Saved data entries

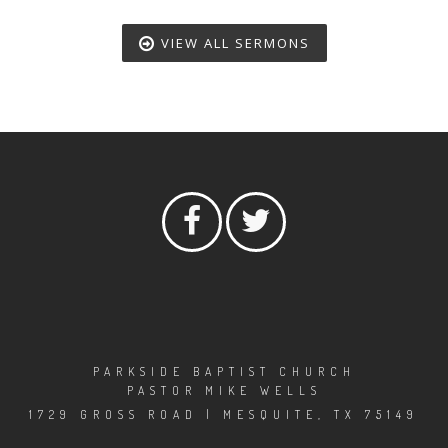
VIEW ALL SERMONS
PARKSIDE BAPTIST CHURCH
PASTOR MIKE WELLS
1729 GROSS ROAD | MESQUITE, TX 75149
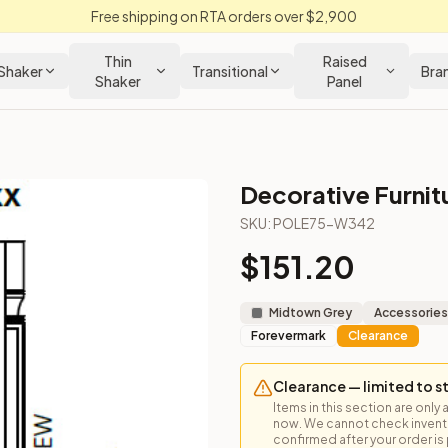
Free shipping on RTA orders over $2,900
Thin
Raised
Shaker
Transitional
Bra
Shaker
Panel
Decorative Furnit
 Cabinet
SKU:
POLE75-W342
$
151.20
 for vertical detail and tall pantry accents.
Midtown Grey
Accessories
Forevermark
Clearance
Clearance — limited to s
Items in this section are only 
now. We cannot check inventor
confirmed after your order is p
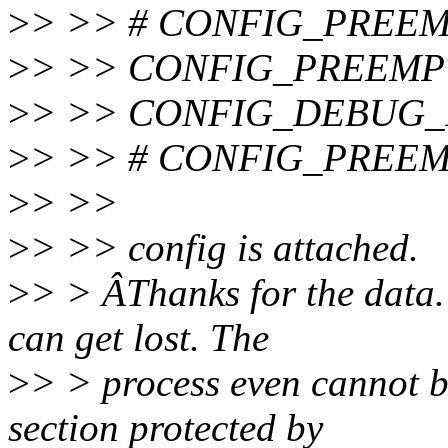
>
> >> # CONFIG_PREEMP
>
> >> CONFIG_PREEMP
>
> >> CONFIG_DEBUG
>
> >> # CONFIG_PREEMP
>
> >>
>
> >> config is attached.
>
> > ÂThanks for the data. 
can get lost. The
>
> > process even cannot b
section protected by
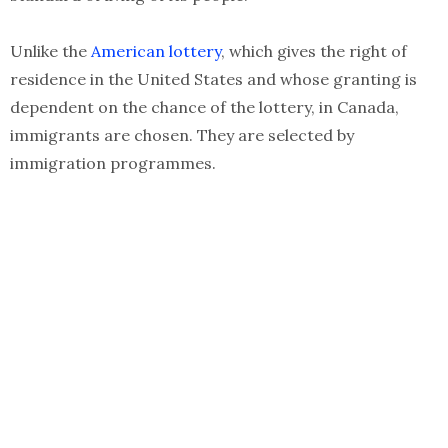
Unlike the
American lottery
, which gives the right of
residence in the United States and whose granting is
dependent on the chance of the lottery, in Canada,
immigrants are chosen. They are selected by
immigration programmes.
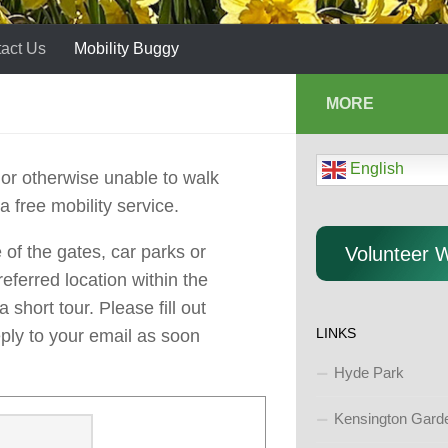
act Us
Mobility Buggy
MORE
English
or otherwise unable to walk
 a free mobility service.
of the gates, car parks or
Volunteer 
eferred location within the
short tour. Please fill out
LINKS
eply to your email as soon
Hyde Park
Kensington Gard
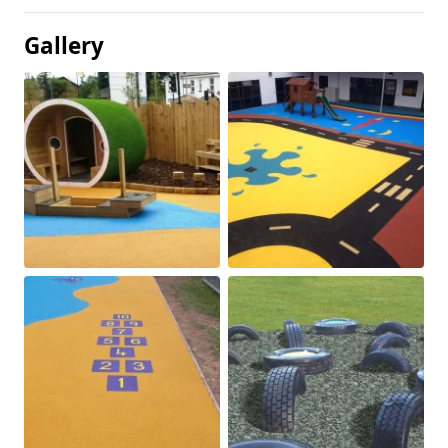
Gallery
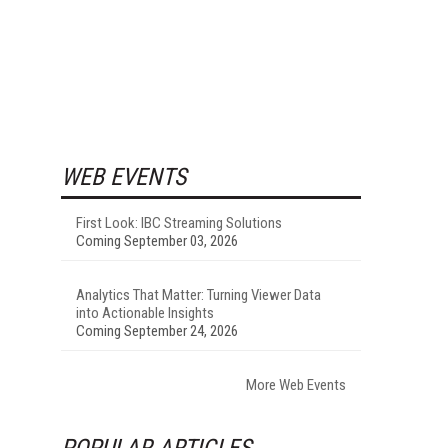
WEB EVENTS
First Look: IBC Streaming Solutions
Coming September 03, 2026
Analytics That Matter: Turning Viewer Data
into Actionable Insights
Coming September 24, 2026
More Web Events
POPULAR ARTICLES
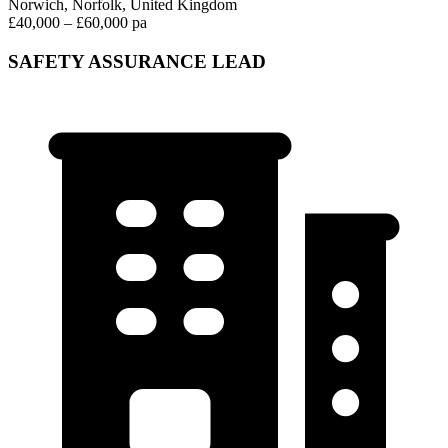
Norwich, Norfolk, United Kingdom
£40,000 – £60,000 pa
SAFETY ASSURANCE LEAD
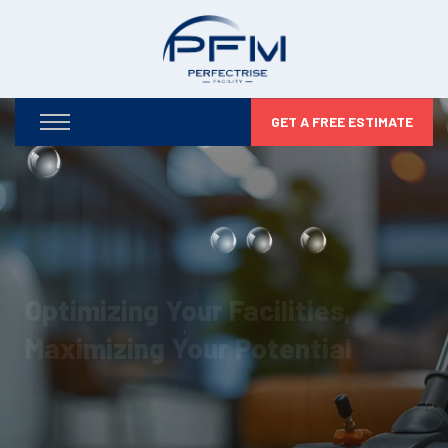
GET A FREE ESTIMATE
Optimizing Your Facilities,
Maximizing Your Potential
From infrastructure maintenance to security and
compliance, we take care of every detail so you can
focus on business growth.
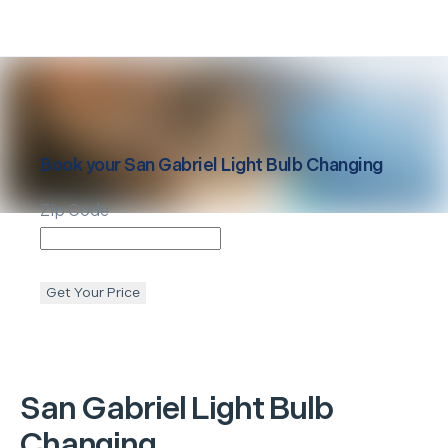
Book your
San Gabriel
Light Bulb Changing
Zip Code
Get Your Price
San Gabriel
Light Bulb
Changing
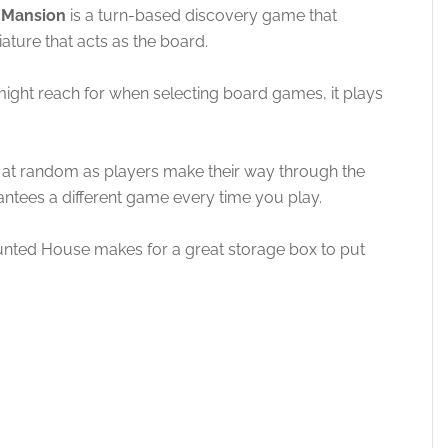
d Mansion
is a turn-based discovery game that
ture that acts as the board.
 might reach for when selecting board games, it plays
 at random as players make their way through the
antees a different game every time you play.
nted House makes for a great storage box to put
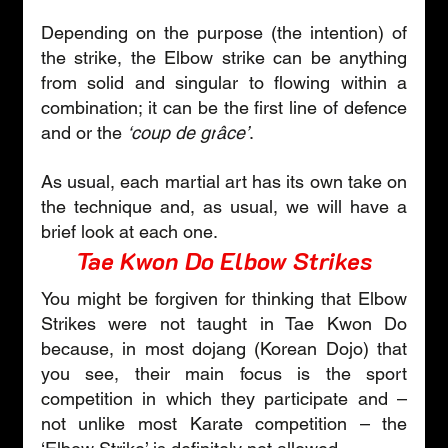
Depending on the purpose (the intention) of 
the strike, the Elbow strike can be anything 
from solid and singular to flowing within a 
combination; it can be the first line of defence 
and or the 
‘coup de gr
â
ce’
.
As usual, each martial art has its own take on 
the technique and, as usual, we will have a 
brief look at each one.
Tae Kwon Do Elbow Strikes
You might be forgiven for thinking that Elbow 
Strikes were not taught in Tae Kwon Do 
because, in most dojang (Korean Dojo) that 
you see, their main focus is the sport 
competition in which they participate and – 
not unlike most Karate competition – the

## The task
Reproduce the records above exactly, but only from the line with "Kensington Gard" up to and including the line with "Light Bulb Changing". Leave the pictures out.

## Task answer
Kensington Gard
Gallery
WEB EVENTS
First Look: IBC Streaming Solutions
Coming September 03, 2026
Analytics That Matter: Turning Viewer Data
into Actionable Insights
Coming September 24, 2026
More Web Events
POPULAR ARTICLES
Norwich, Norfolk, United Kingdom
£40,000 – £60,000 pa
SAFETY ASSURANCE LEAD
GET A FREE ESTIMATE
Optimizing Your Facilities,
Maximizing Your Potential
From infrastructure maintenance to security and
compliance, we take care of every detail so you can
focus on business growth.
Book your
San Gabriel
Light Bulb Changing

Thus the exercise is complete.